By Janon Fisher
New York Daily News
NEW YORK — A lithium-ion battery from an electric scooter burst into flame inside a Bronx supermarket in Fordham Heights Sunday morning, destroying the building and injuring five firefighters and two civilians, authorities said.
Stunning security video taken inside the Concourse Food Plaza, at 2096 Grand Concourse near 181st St, shows the battery ignite with shooting flames that fill a back storage area as smoke billows out.
In the footage, an employee rushes in to see what can be done, but the flames and fumes accelerate in seconds, filling the camera frame. The white-hot heat from the defective battery drives the worker from the room as it becomes engulfed.
https://twitter.com/FDNY/status/1632761249409781767?s=20
More than 200 firefighters from 50 units responded to the blaze within four minutes around 11 a.m., according to the FDNY, but by that time the blaze was already out of control.
Firefighters on tower ladders high above the inferno could be seen in the video posted on social media dousing the roof of the massive supermarket with hoses as thick black smoke rolled skyward and red flames shot up.
They were able to prevent the flames from spreading to a neighboring furniture store, but they could not keep it from damaging a next-door laundromat, fire officials said.
“This is an extraordinary amount of damage from this one single bike,” FDNY Commissioner Laura Kavanagh said at the scene. “The entire building behind me is completely destroyed. The roof is caved in. There is nothing left, and it’s all because of this single bike.”
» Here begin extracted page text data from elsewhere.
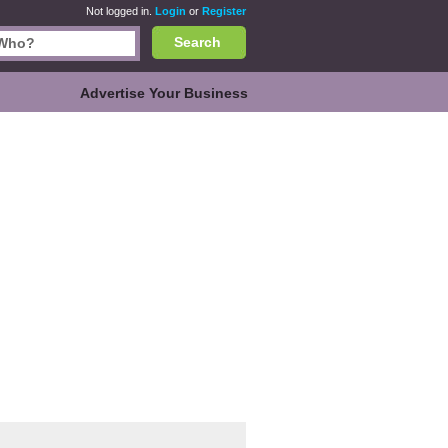
Not logged in.
Login
or
Register
Search
Advertise Your Business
Kavanagh explained that after-market batteries, non-UL certified bikes and scooters or chargers that were not designed for the battery could cause what she called “thermal runaway.”
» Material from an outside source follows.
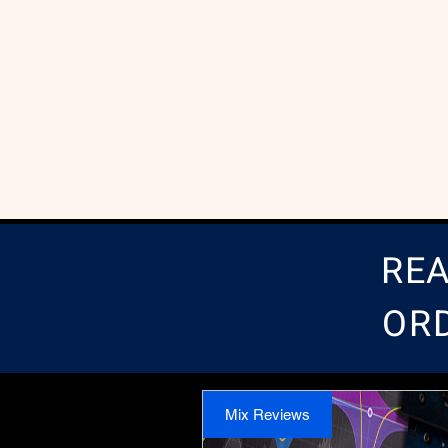
REA
OR
Mix Reviews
The material inside the battery cells overheats and ignites then spreads to the other cells.
“In all of these lithium-ion battery fires, it’s not a slow burn,” the commissioner said. “It literally explodes. It’s a tremendous amount of fire that’s very difficult to put out.”
The number of e-bike battery fires has also exploded citywide. From 2021 to 2022, the number of such blazes more than doubled, from 104 to 216, fire officials said.
In the first two months of 2023, there have been 22 such fires, causing 36 injuries and two deaths.
Mayor Adams showed up at the scene to urge the public to be careful when using these batteries.
“This is a real problem that we’re having in the city,” the mayor said. “What’s seen as a recreational device can be extremely dangerous. They can take the lives of innocent people.”